The Independent
By Peter Popham in Rome
30 December 2004
As the night rain fell on the veranda of the luxury villa, the Italian countess, clad only in a white robe to hide her faded beauty, stepped on to the wall guarding the cliff's edge. Her head swimming from a cocktail of whisky and sleeping pills and suffering from famously "weak nerves", she plunged to her death.
It sounds like the opening of a bad novel. But it has now been claimed that the accepted truth about the death of Countess Francesca Vacca Agusta in 2001 may indeed by a fiction. The brother of the fashion model-turned wealthy countess has now called for the case to be reopened, claiming that his sister didn't jump, she was pushed.
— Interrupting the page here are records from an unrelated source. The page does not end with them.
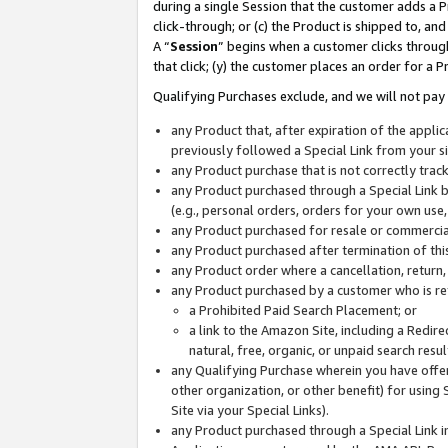
during a single Session that the customer adds a P
click-through; or (c) the Product is shipped to, and
A “
Session
” begins when a customer clicks through
that click; (y) the customer places an order for a P
Qualifying Purchases exclude, and we will not pay 
any Product that, after expiration of the appl
previously followed a Special Link from your s
any Product purchase that is not correctly tra
any Product purchased through a Special Link by
(e.g., personal orders, orders for your own use
any Product purchased for resale or commercial
any Product purchased after termination of th
any Product order where a cancellation, return,
any Product purchased by a customer who is re
a Prohibited Paid Search Placement; or
a link to the Amazon Site, including a Redire
natural, free, organic, or unpaid search resu
any Qualifying Purchase wherein you have offere
other organization, or other benefit) for using 
Site via your Special Links).
any Product purchased through a Special Link i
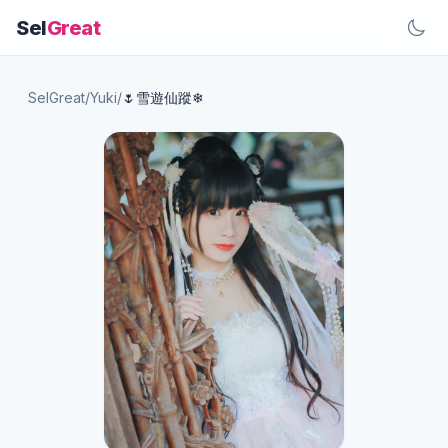
Sel
Great
SelGreat
/
Yuki
/
🌷雪遊仙蹤❄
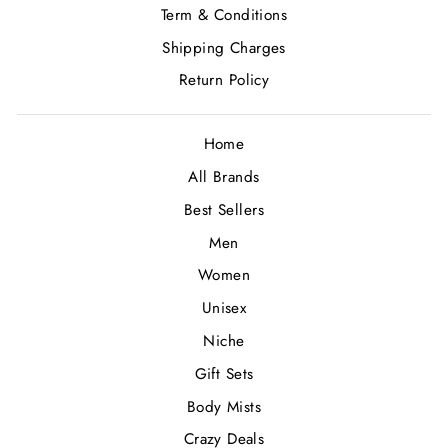
Term & Conditions
Shipping Charges
Return Policy
Home
All Brands
Best Sellers
Men
Women
Unisex
Niche
Gift Sets
Body Mists
Crazy Deals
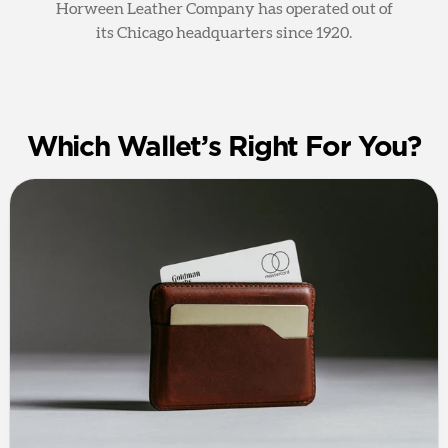
Horween Leather Company has operated out of
its Chicago headquarters since 1920.
Which Wallet’s Right For You?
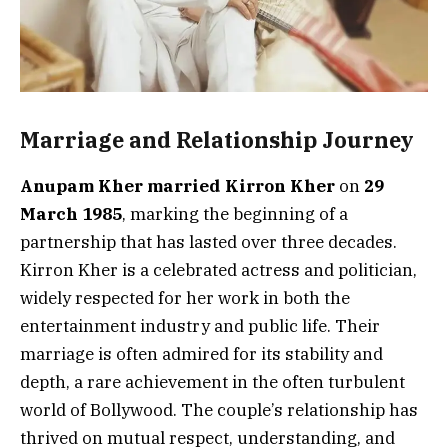
Marriage and Relationship Journey
Anupam Kher married Kirron Kher
on
29
March 1985
, marking the beginning of a
partnership that has lasted over three decades.
Kirron Kher is a celebrated actress and politician,
widely respected for her work in both the
entertainment industry and public life. Their
marriage is often admired for its stability and
depth, a rare achievement in the often turbulent
world of Bollywood. The couple’s relationship has
thrived on mutual respect, understanding, and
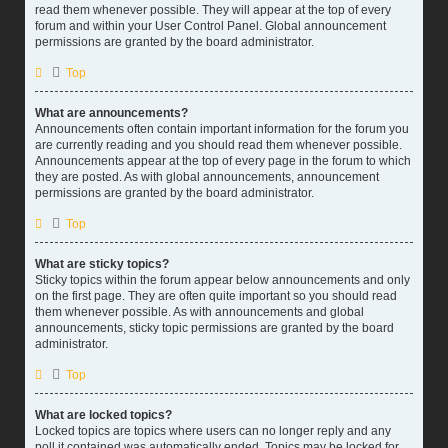
read them whenever possible. They will appear at the top of every
forum and within your User Control Panel. Global announcement
permissions are granted by the board administrator.
Top
What are announcements?
Announcements often contain important information for the forum you
are currently reading and you should read them whenever possible.
Announcements appear at the top of every page in the forum to which
they are posted. As with global announcements, announcement
permissions are granted by the board administrator.
Top
What are sticky topics?
Sticky topics within the forum appear below announcements and only
on the first page. They are often quite important so you should read
them whenever possible. As with announcements and global
announcements, sticky topic permissions are granted by the board
administrator.
Top
What are locked topics?
Locked topics are topics where users can no longer reply and any
poll it contained was automatically ended. Topics may be locked for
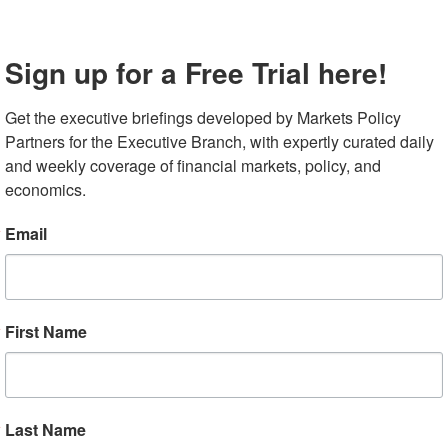
 bank said it would impose dividend caps and a restriction
ear to “ensure large banks remain resilient despite the
Sign up for a Free Trial here!
t,” disappointing some investors. In its summary of the
third-quarter dividend payments could “not exceed an
Get the executive briefings developed by Markets Policy 
ncome for the four preceding calendar quarters.” The
Partners for the Executive Branch, with expertly curated daily 
ir longer-term capital plans. Analysts estimate the new
and weekly coverage of financial markets, policy, and 
r dividend, and then Goldman Sachs’s fourth quarter
economics.
pital buffer’ when new requirements commence in
Email
had held off announcing their dividend plans until today
riday, with an index of major bank stocks down 6.4%, as
um dividends as their greatest appeal exit their
First Name
a Puts US Growth Outlook in Focus
Last Name
June nonfarm payroll data after last week’s US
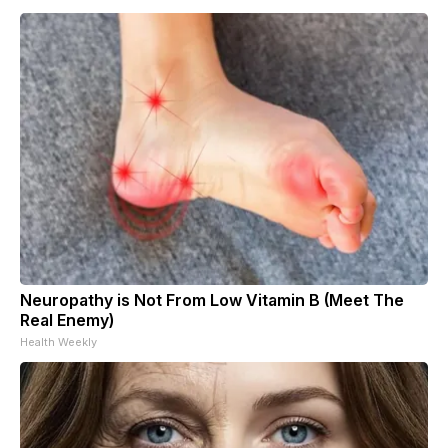
Neuropathy is Not From Low Vitamin B (Meet The
Real Enemy)
Health Weekly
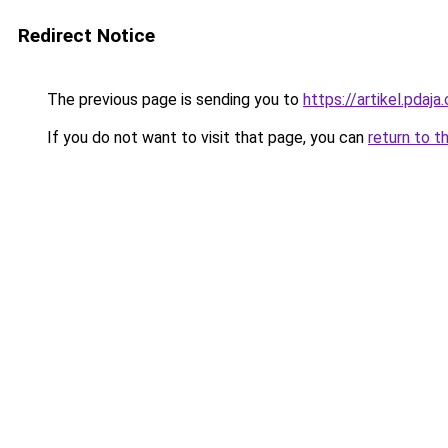
Redirect Notice
The previous page is sending you to
https://artikel.pda
If you do not want to visit that page, you can
return to t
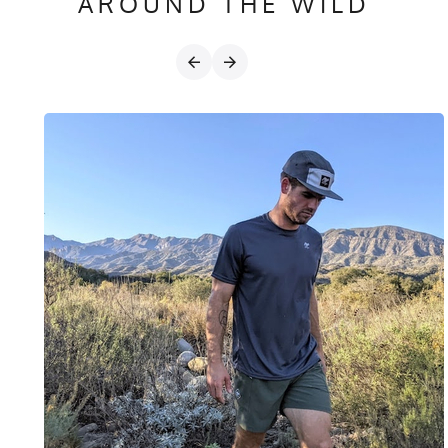
AROUND THE WILD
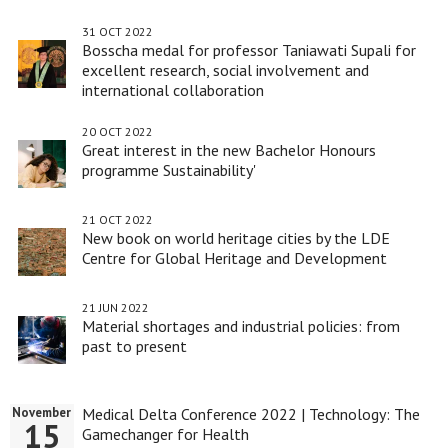
31 OCT 2022
Bosscha medal for professor Taniawati Supali for
excellent research, social involvement and
international collaboration
20 OCT 2022
Great interest in the new Bachelor Honours
programme Sustainability'
21 OCT 2022
New book on world heritage cities by the LDE
Centre for Global Heritage and Development
21 JUN 2022
Material shortages and industrial policies: from
past to present
Medical Delta Conference 2022 | Technology: The
November
15
Gamechanger for Health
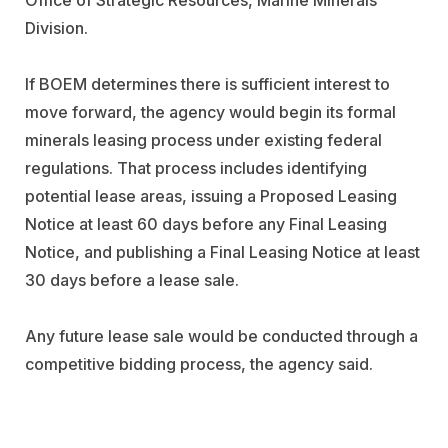
Division.
If BOEM determines there is sufficient interest to
move forward, the agency would begin its formal
minerals leasing process under existing federal
regulations. That process includes identifying
potential lease areas, issuing a Proposed Leasing
Notice at least 60 days before any Final Leasing
Notice, and publishing a Final Leasing Notice at least
30 days before a lease sale.
Any future lease sale would be conducted through a
competitive bidding process, the agency said.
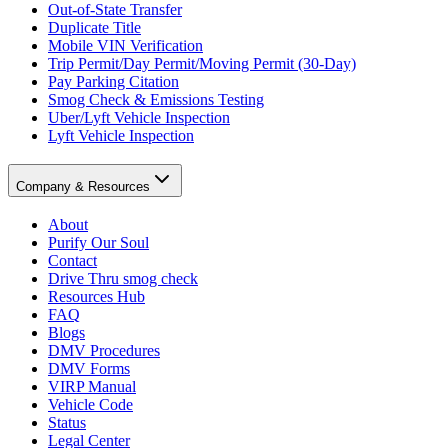
Out-of-State Transfer
Duplicate Title
Mobile VIN Verification
Trip Permit/Day Permit/Moving Permit (30-Day)
Pay Parking Citation
Smog Check & Emissions Testing
Uber/Lyft Vehicle Inspection
Lyft Vehicle Inspection
Company & Resources
About
Purify Our Soul
Contact
Drive Thru smog check
Resources Hub
FAQ
Blogs
DMV Procedures
DMV Forms
VIRP Manual
Vehicle Code
Status
Legal Center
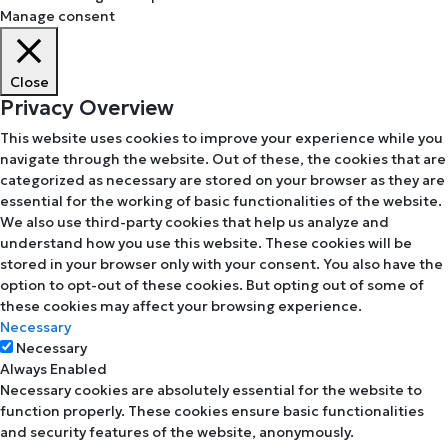
Manage consent
Close
Privacy Overview
This website uses cookies to improve your experience while you
navigate through the website. Out of these, the cookies that are
categorized as necessary are stored on your browser as they are
essential for the working of basic functionalities of the website.
We also use third-party cookies that help us analyze and
understand how you use this website. These cookies will be
stored in your browser only with your consent. You also have the
option to opt-out of these cookies. But opting out of some of
these cookies may affect your browsing experience.
Necessary
Necessary
Always Enabled
Necessary cookies are absolutely essential for the website to
function properly. These cookies ensure basic functionalities
and security features of the website, anonymously.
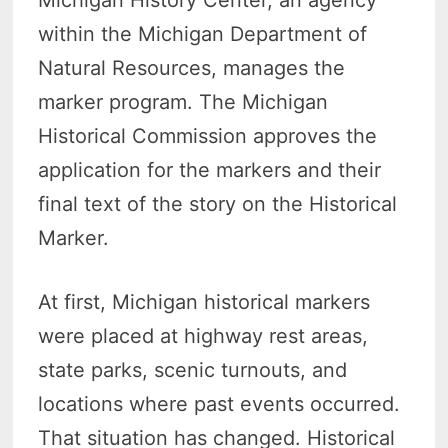
within the Michigan Department of
Natural Resources, manages the
marker program. The Michigan
Historical Commission approves the
application for the markers and their
final text of the story on the Historical
Marker.
At first, Michigan historical markers
were placed at highway rest areas,
state parks, scenic turnouts, and
locations where past events occurred.
That situation has changed. Historical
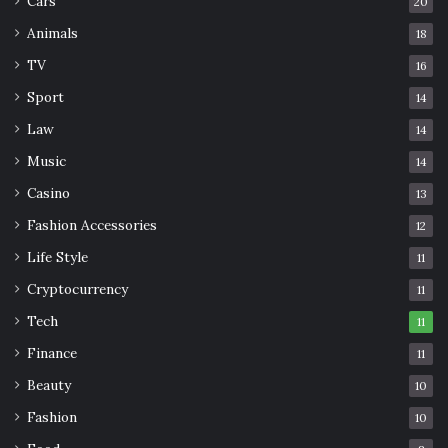
Cars
20
Animals
18
TV
16
Sport
14
Law
14
Music
14
Casino
13
Fashion Accessories
12
Life Style
11
Cryptocurrency
11
Tech
11
Finance
11
Beauty
10
Fashion
10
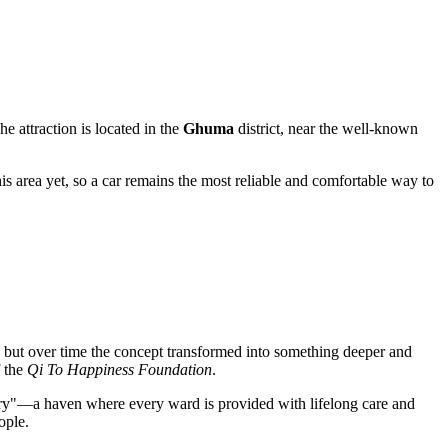
he attraction is located in the
Ghuma
district, near the well-known
this area yet, so a car remains the most reliable and comfortable way to
ea, but over time the concept transformed into something deeper and
f the
Qi To Happiness Foundation
.
tuary"—a haven where every ward is provided with lifelong care and
ople.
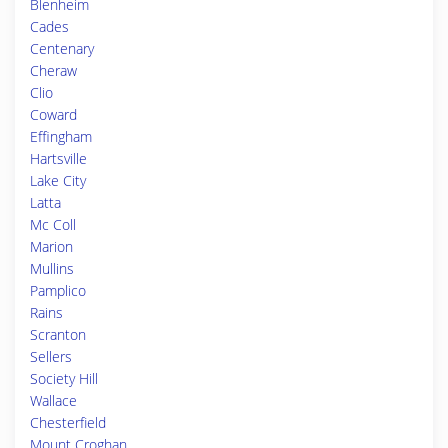
Blenheim
Cades
Centenary
Cheraw
Clio
Coward
Effingham
Hartsville
Lake City
Latta
Mc Coll
Marion
Mullins
Pamplico
Rains
Scranton
Sellers
Society Hill
Wallace
Chesterfield
Mount Croghan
The gruesome mystery gripped Italy for months after the widow of the aristocratic helicopter tycoon Count Corradino Agusta, fell 80 metres to her death from the veranda of her villa in the millionaire's playground of Portofino, on Italy's north-west coast.
The inquiry at the time was told there were only three people in the house. Her lover, a Mexican called Tirso "Tito" Chazaro, her maid, Susanna Torretta, and a Polish domestic. The Countess supposedly fled from the house onto the veranda in a drunken rage, mounted a small wall at the edge of the veranda and, slipping on wet leaves, toppled over the edge.